D. Parts of the Experiment
The dependent variable in this experiment is plant growth, measured in height of the plant and number of leaves of the plant.
The independent variable is the salinity of the water that the different plant groups are being watered with.
The control group is the bean plants that are being watered with tap water with no salinity.
The experimental group is the bean plants that are being watered with salt in them.
Some constants are the type of bean, the amount of water that they are being watered with, the sunlight they are exposed to, the temperature they are being grown in, and the moisture of where they are being grown
In this experiment, the required materials will be needed:
400 plastic party cups to cultivate the bean plants in
400 bean seeds / seedlings
1 box of iodine table salt
1 tbsp to measure the salt
1 cup measurer
1 measuring ruler
Regular Tap water
1-5 measuring beakers, depending on how many bean seeds may be fit into each beaker.

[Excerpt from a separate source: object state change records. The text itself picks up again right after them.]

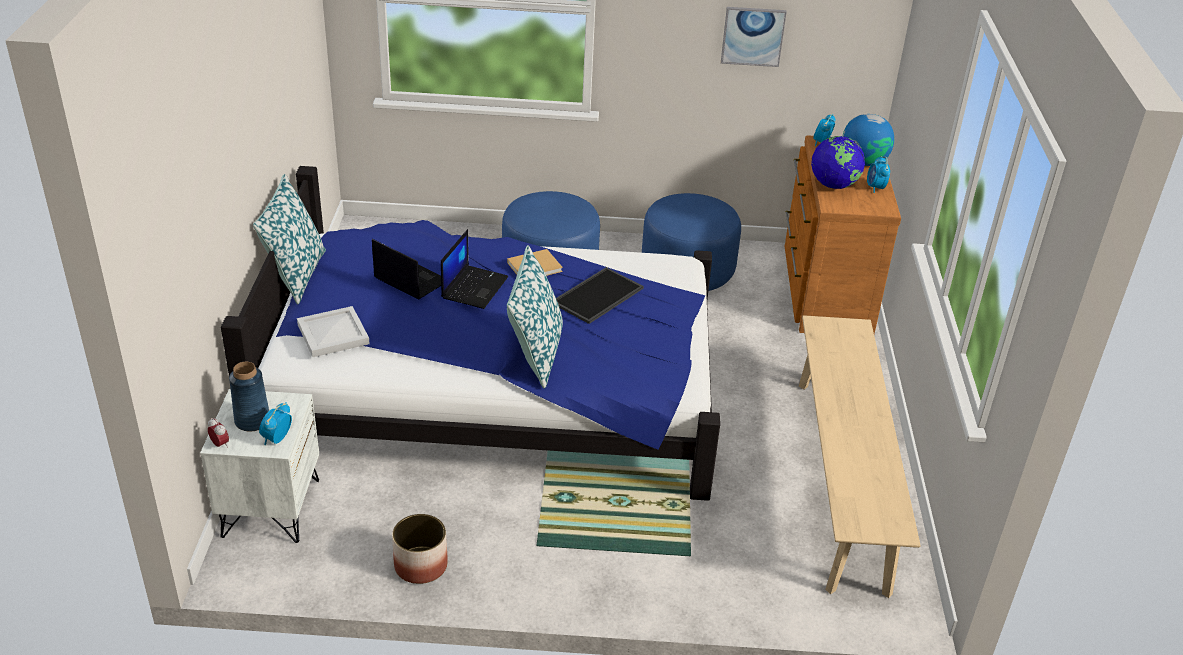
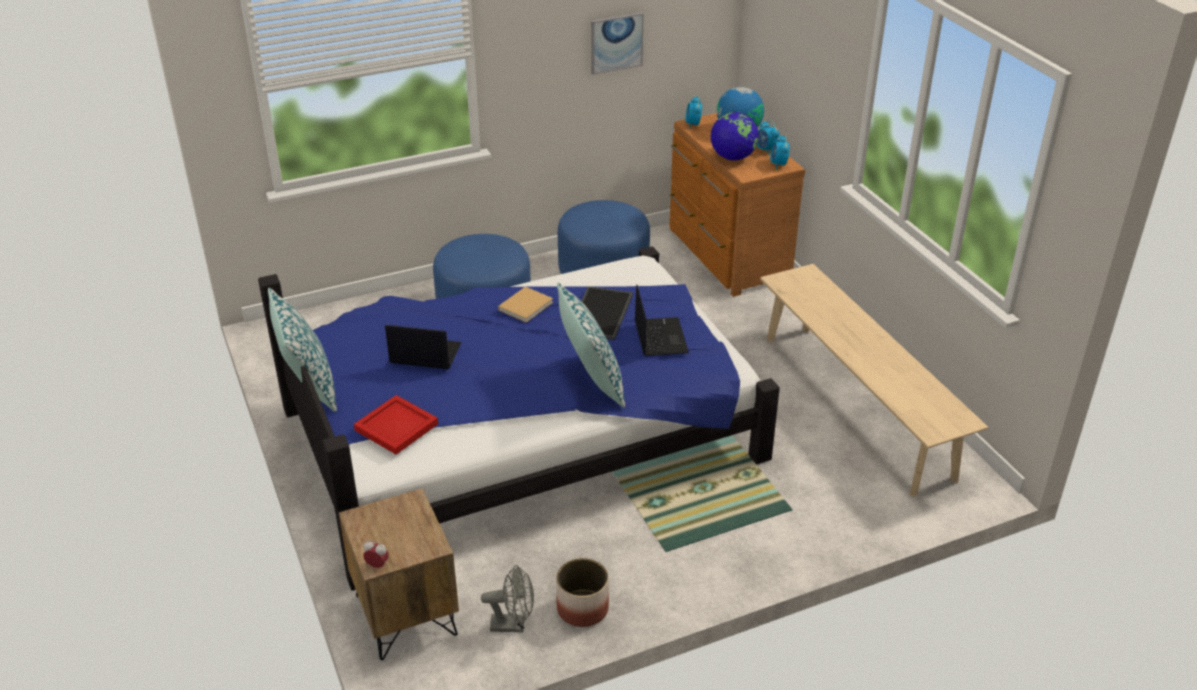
camera: 25 degrees left, 0 degrees up
(252, 421) = (388, 532): blue vase -> none
(270, 508) = (405, 615): white nightstand -> brown nightstand
(277, 439) = (426, 539): alarm clock -> alarm clock (778, 164)
(334, 333) = (396, 426): white tray -> red tray
(351, 554) = (513, 624): none -> grey fan
(474, 287) = (488, 341): laptop -> laptop (659, 337)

The night before planting the beans, soak the beans in a measuring beaker(s) overnight to make it easier to sprout.
Label 100 cups as the control group
Label 100 cups as 2% salinity, 100 as 5%, and 100 as 20%
Line up the cups in 20 rows of 20
The first 5 rows will be the control group, next 5 rows will be 2%, next 5 will be 5%, and final five rows will be 20%
Place one cup of soil in each party cup.
Place one bean in each cup, about one inch deep.
Water each control group with 200 mL of water, slowly poured on the surface of the soil.
For the 2% salinity, mix 5 g of table salt in 200 mL of water, and water each 2% salinity plant with 200 mL of the 2% saline water.
For 5% salinity, repeat the procedure in step 9, but with 60 g of table salt.
For 20% salinity, repeat the procedure again from step 9, with 90 g of table salt.
Every day, water each plant with 100 mL of water, with no salt in the control group’s water, 2 g of salt in the 2% salinity, 5 g in 5%, and 20 g in 20%.
Observe and record observations each day in the lab journal until the beans sprout
When beans sprout, measure each sprout with a ruler every 3 days.
When the first leaves grow, measure the height of the plant each day and record the number of leaves on each plant.
Keep all measurements in a data table and make calculations on excel.